My Dad was a playful gambler and my Mom a fabulous baker…How could I not become an artist? Having fun taking chances, and making things that are so much more than their ingredients.”
She has traveled to every continent in the world, from the National Parks in the United States to the Himalayas in Nepal, collecting regional art and making photographic notations of the land’s textures and formations.Korman’s award winning works have been exhibited in more than one hundred solo and group shows in leading museums and galleries, including The Neuberger Museum of Art, The Samuel Dorsky Museum of Art, Grounds for Sculpture, the Metropolitan Museum of Art, The Katonah Museum of Art, and Tiffany and Company’s Fifth Avenue windows.
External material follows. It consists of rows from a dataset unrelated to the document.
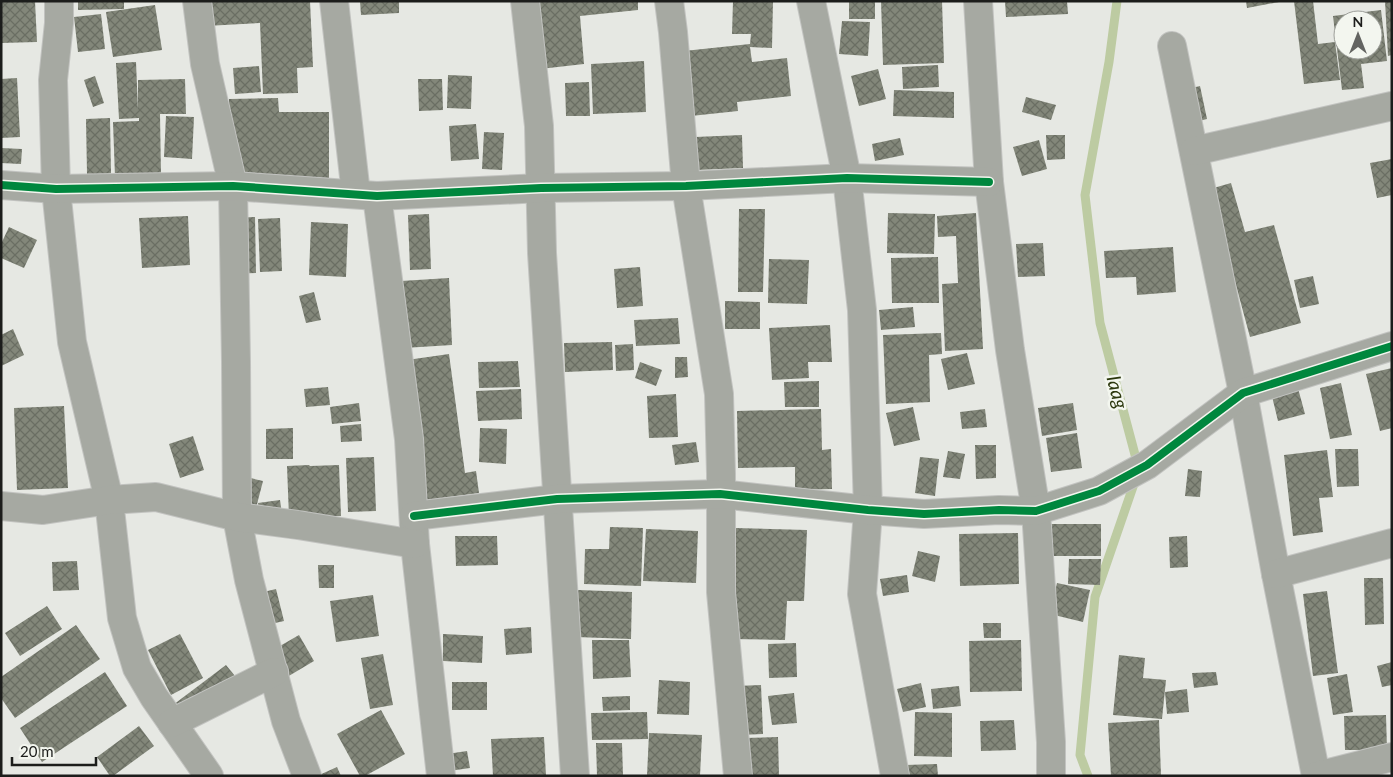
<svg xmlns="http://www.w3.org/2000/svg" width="1393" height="777" font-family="Lato,sans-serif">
	<defs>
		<pattern id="building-cross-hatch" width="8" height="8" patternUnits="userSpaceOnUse" patternTransform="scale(1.25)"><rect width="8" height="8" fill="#83877a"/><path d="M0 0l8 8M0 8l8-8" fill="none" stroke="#6a6e63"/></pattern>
	</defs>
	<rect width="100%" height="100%" fill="#e6e8e3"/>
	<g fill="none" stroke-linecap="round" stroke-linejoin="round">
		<g stroke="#bdcba2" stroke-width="9">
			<polyline points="1117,1 1109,62 1085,195 1100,323 1138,466"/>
			<polyline points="1088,776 1080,755 1095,597 1136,478"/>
		</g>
	</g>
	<g fill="url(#building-cross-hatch)" fill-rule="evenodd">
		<polygon points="35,1 37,42 1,43 1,2"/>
		<polygon points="78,1 124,1 124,9 78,10"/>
		<polygon points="204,1 310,1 313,67 297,68 298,93 263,94 260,23 206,26"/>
		<polygon points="360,1 399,1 399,13 361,15"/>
		<polygon points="533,1 638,1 638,10 580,16 584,64 540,69"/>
		<polygon points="733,1 773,1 772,48 750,47 752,62 787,58 791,96 737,102 738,111 691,116 684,51 750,44 751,34 732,34"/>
		<rect x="849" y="1" width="26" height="18"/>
		<polygon points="881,1 942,1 944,63 883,65"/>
		<polygon points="1005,1 1067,1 1068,14 1006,17"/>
		<polygon points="1246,1 1279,1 1279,2 1247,8"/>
		<polygon points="1294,1 1313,1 1318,44 1335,42 1340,80 1304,84"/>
		<polygon points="1385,1 1392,1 1392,55 1388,56"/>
		<polygon points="155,5 162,50 113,57 106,12"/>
		<path d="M1381,10l6,51 -26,3 3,24 -22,2 -9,-74zM1343,20h30v30h-30z"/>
		<polygon points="101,14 105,49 78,52 74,17"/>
		<polygon points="842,21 870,22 868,56 839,54"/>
		<polygon points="644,61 646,112 593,114 591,64"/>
		<polygon points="136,62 138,110 138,80 185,79 186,114 160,114 161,176 115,177 113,122 139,121 139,118 119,119 116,63"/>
		<polygon points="938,65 939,87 903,89 902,67"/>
		<polygon points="259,66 261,92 235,94 233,68"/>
		<polygon points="878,69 886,99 859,106 851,76"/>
		<polygon points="448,75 472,76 471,109 447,108"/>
		<polygon points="95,76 104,103 93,107 84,80"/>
		<polygon points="17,78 20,137 1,138 1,79"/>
		<polygon points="418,79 442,79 443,110 419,111"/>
		<polygon points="589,82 590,116 566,116 565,83"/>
		<polygon points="1200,86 1207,119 1183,125 1175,92"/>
		<polygon points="894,90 954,92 954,118 893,116"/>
		<polygon points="1026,97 1056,105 1051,120 1022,112"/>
		<polygon points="278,98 279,112 329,112 329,179 229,180 229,99"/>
		<polygon points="166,116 194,117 192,159 164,157"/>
		<polygon points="110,118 111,174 87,174 86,119"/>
		<polygon points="476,124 479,159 451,161 449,126"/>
		<polygon points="484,132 504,133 502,170 482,169"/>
		<polygon points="742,135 743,168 696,170 695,137"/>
		<polygon points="1046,135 1065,135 1065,159 1047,160"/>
		<polygon points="900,138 904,155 875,161 872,144"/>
		<polygon points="1039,140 1047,169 1022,176 1013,147"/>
		<polygon points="1,148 22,149 21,164 1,163"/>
		<polygon points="1392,159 1392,195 1377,198 1370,163"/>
		<polygon points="1231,183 1245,232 1274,225 1301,323 1250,337 1210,189"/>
		<polygon points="739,209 765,209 763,292 738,292"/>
		<polygon points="888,213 935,214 934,254 887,253"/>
		<polygon points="976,213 983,349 945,351 942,284 958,283 956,236 938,237 937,216"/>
		<polygon points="429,214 431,269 410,270 408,215"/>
		<polygon points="188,216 190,265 142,268 139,218"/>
		<polygon points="255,217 256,273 227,274 226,218"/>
		<polygon points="280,218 282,271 260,272 258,219"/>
		<polygon points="311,222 348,224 346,277 309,275"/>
		<polygon points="9,227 37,240 24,268 1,258 1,244"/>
		<polygon points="1043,243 1045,276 1018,277 1016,244"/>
		<polygon points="1173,247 1176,292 1137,295 1136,277 1106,278 1104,251"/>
		<polygon points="938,257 939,303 892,303 891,258"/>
		<polygon points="769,259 809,260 807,304 768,303"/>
		<polygon points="640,267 643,306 617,308 614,269"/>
		<polygon points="1313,276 1319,304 1300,308 1294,280"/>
		<polygon points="449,278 452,345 404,348 401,281"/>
		<polygon points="314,292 321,320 306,323 299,296"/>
		<polygon points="725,301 760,302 760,329 725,329"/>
		<polygon points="913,307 915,327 881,330 879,310"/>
		<polygon points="678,318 680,344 636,346 634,320"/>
		<polygon points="830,325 832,362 808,362 809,378 772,380 769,328"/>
		<polygon points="13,329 24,355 1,366 1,335"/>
		<polygon points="941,333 942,354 929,355 930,402 886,404 883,335"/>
		<polygon points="612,342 613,370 565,372 564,343"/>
		<polygon points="633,344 634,370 616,371 615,345"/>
		<polygon points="967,353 975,384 948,390 941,359"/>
		<polygon points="449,354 465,473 476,471 479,493 427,500 407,360"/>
		<polygon points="675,357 687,357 688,377 675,378"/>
		<polygon points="518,361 520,387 479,388 478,362"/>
		<polygon points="640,362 662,370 656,386 635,378"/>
		<polygon points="1392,368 1392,428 1380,431 1366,374"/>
		<polygon points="819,381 819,407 785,407 784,382"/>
		<polygon points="1296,381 1305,414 1278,421 1270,388"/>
		<polygon points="1341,383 1352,435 1330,439 1320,388"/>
		<polygon points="328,387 330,405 306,407 304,389"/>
		<polygon points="521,389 522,419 478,421 476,391"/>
		<polygon points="676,394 678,437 649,438 647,396"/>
		<polygon points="359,403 361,421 332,424 330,407"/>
		<polygon points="1073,403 1077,430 1042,436 1038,408"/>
		<polygon points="64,406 68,488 17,490 14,408"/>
		<polygon points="913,407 920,440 894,446 886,413"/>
		<polygon points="821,409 822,450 831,449 832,489 795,490 795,467 738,468 737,411"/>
		<polygon points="985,409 987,427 962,429 960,412"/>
		<polygon points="361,424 362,441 341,442 340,426"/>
		<polygon points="293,428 293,459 266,459 266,429"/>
		<polygon points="480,428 507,429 506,464 479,462"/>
		<polygon points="1077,433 1082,468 1051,472 1046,438"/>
		<polygon points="193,436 204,470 180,478 169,444"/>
		<polygon points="696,442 699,462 675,465 672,445"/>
		<polygon points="975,445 996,445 996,478 976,479"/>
		<polygon points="1335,449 1358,449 1359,486 1337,487"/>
		<polygon points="1327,450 1333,497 1319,498 1323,532 1293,536 1284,455"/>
		<polygon points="948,451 965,454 960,479 943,477"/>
		<polygon points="374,457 376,511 348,512 346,458"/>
		<polygon points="920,457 939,459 935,496 915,493"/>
		<polygon points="309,465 310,466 339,465 341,516 289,517 287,466"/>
		<polygon points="1188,469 1202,471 1200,497 1185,496"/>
		<polygon points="246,477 263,481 256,508 240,504"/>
		<polygon points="280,500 282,514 260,517 258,503"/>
		<polygon points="1051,524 1101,524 1101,556 1050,556"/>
		<polygon points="610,527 643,528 641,586 584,584 585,549 609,549"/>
		<polygon points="734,528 807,530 804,601 787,601 785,640 730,639"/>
		<polygon points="646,529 698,531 696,583 643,581"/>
		<polygon points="1018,533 1019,584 960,586 959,534"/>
		<polygon points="455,536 497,536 498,565 456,566"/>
		<polygon points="1187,536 1188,567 1170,568 1169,537"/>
		<polygon points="918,551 940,556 935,582 912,576"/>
		<polygon points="1069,559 1101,559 1100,585 1068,584"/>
		<polygon points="77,561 79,590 53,591 52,562"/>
		<polygon points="318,565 334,565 334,588 319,588"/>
		<polygon points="907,575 909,592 883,596 880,579"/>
		<polygon points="1364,578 1383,578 1384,624 1365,625"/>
		<polygon points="1057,583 1090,590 1083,622 1050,614"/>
		<polygon points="276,589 284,621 253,628 246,596"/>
		<polygon points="578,590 632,592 631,639 576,637"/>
		<polygon points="1327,591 1338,673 1313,676 1303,594"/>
		<polygon points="373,595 379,636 336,642 330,601"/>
		<polygon points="47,606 62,629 20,656 5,633"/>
		<polygon points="983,623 1001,623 1001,638 984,638"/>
		<polygon points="76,625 100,659 15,718 1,698 1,677"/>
		<polygon points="531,627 532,653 506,655 504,629"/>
		<polygon points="180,634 203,678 171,695 148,650"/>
		<polygon points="443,634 483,636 482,663 443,661"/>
		<polygon points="299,635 314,661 277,683 261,657"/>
		<polygon points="592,640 629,640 631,677 593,679"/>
		<polygon points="1021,640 1022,691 970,692 969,641"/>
		<polygon points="796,643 797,677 769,678 768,644"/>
		<polygon points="383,654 393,705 370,709 361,658"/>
		<polygon points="1119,655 1145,658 1143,678 1166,680 1162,719 1113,715"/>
		<polygon points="1392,662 1392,685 1382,687 1377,666"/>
		<polygon points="226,665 244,687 191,728 173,705"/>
		<polygon points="105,672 127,706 42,762 20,728"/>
		<polygon points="1216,672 1218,685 1194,688 1192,673"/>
		<polygon points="1347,674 1353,712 1333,715 1327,678"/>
		<polygon points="659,680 690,682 689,715 657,714"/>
		<rect x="452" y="682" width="35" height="28"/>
		<polygon points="921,683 926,707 903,712 897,689"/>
		<polygon points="761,685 763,734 739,735 736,686"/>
		<polygon points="959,686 961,706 933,709 931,689"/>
		<polygon points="1187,689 1189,712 1167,714 1165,692"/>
		<polygon points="794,693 797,723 772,725 768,696"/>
		<polygon points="630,696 630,710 603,711 602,697"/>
		<polygon points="381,710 405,754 365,776 360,776 337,734"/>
		<polygon points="647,712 648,739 592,740 591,713"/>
		<polygon points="915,712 952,713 952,757 914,756"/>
		<polygon points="1386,715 1387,750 1345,750 1344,716"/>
		<polygon points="1014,720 1016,750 981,751 980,721"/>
		<polygon points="1159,720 1161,776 1111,776 1108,723"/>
		<polygon points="139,726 154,746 113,776 110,776 97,757"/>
		<polygon points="649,733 702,735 700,776 647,776"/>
		<polygon points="544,737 546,776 493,776 491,739"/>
		<polygon points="778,737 779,776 745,776 744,738"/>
		<polygon points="596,743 622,743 623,776 597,776"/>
		<polygon points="467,751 470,768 449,771 447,754"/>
		<polygon points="937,764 938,776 906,776 905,765"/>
		<polygon points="337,767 341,776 317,776"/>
	</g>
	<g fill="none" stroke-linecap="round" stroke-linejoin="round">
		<defs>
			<g id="minor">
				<polyline points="59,1 59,23 53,80 56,189 72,342 109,500 122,618 137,668 154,697 209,776"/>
				<polyline points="197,1 205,64 233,186 236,362 237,517 249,580 286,721 307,776"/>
				<polyline points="334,1 356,194"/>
				<polyline points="525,1 539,126 542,253 575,776"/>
				<polyline points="669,1 673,32 686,186 719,394 721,474 721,592 738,776"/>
				<polyline points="811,1 847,178 862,310 868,510 862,594 895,776"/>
				<polyline points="978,1 989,182 1010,350 1036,511 1051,742 1051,776"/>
				<polyline points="1172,46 1243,393 1276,574 1316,776"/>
				<polyline points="1194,151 1392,106"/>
				<polyline points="1,185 56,189 233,186 377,196 541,188 686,186 847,178 989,182"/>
				<polyline points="377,196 409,439 415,544 441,776"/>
				<polyline points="1,506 43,510 109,500 156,497 237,517 298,525 415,544"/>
				<polyline points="414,516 557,499 720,494 868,510 924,514 999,510 1036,511 1099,491 1147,465 1243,393 1392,346"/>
				<polyline points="1276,574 1392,543"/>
				<polyline points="172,723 274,672"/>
				<polyline points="1317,776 1392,757"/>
			</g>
		</defs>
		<use href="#minor" stroke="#c2c3c0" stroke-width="30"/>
		<use href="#minor" stroke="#a6a9a2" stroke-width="28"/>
		<defs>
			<g id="cycleway">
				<polyline points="1,185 56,189 233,186 377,196 541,188 686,186 847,178 989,182"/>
				<polyline points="414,516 557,499 720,494 868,510 924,514 999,510 1036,511 1099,491 1147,465 1243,393 1392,346"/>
			</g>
		</defs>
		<use href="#cycleway" stroke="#f3f6ef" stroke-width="11"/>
		<use href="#cycleway" stroke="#00873e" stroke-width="8"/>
	</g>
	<g text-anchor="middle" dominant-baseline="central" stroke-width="5" stroke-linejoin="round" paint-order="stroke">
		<g font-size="19" font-style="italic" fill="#2b370d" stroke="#f3f6ef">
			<text transform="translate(1118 392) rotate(75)">laag</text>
		</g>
	</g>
	<rect width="1393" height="777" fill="none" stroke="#1c1d1b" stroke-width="5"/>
	<g transform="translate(1358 35)"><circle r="24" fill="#f3f6ef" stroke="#9d9f9a"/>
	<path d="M0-4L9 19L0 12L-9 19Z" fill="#636461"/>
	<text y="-8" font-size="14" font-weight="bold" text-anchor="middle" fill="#1c1d1b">N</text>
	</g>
	<path d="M12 757v8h84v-8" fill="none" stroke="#1c1d1b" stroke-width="2.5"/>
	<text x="20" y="757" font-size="15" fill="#1c1d1b" stroke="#f3f6ef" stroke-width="4" paint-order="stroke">20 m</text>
</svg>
Her sculptures are included in public and private collections throughout the world, including the Neuberger Museum of Art, Montefiore Hospital, Phelps Memorial Hospital, Hebrew Home for the Aged, American Movie Classics, and Olivetti-Rome. A graduate of New York City’s High School of Music and Art, she earned her Bachelor’s and Master’s degrees in Fine Arts at the New York State College of Ceramics, Alfred University.
Korman has dedicated a large part of her life to education and the development of creative thinking. Named “StyleMaker” by the New York Times and listed in, Foremost Woman of the 20th Century and Who’s Who in America , she is a former Board President and current Program Director of the Katonah Museum Artists’ Association.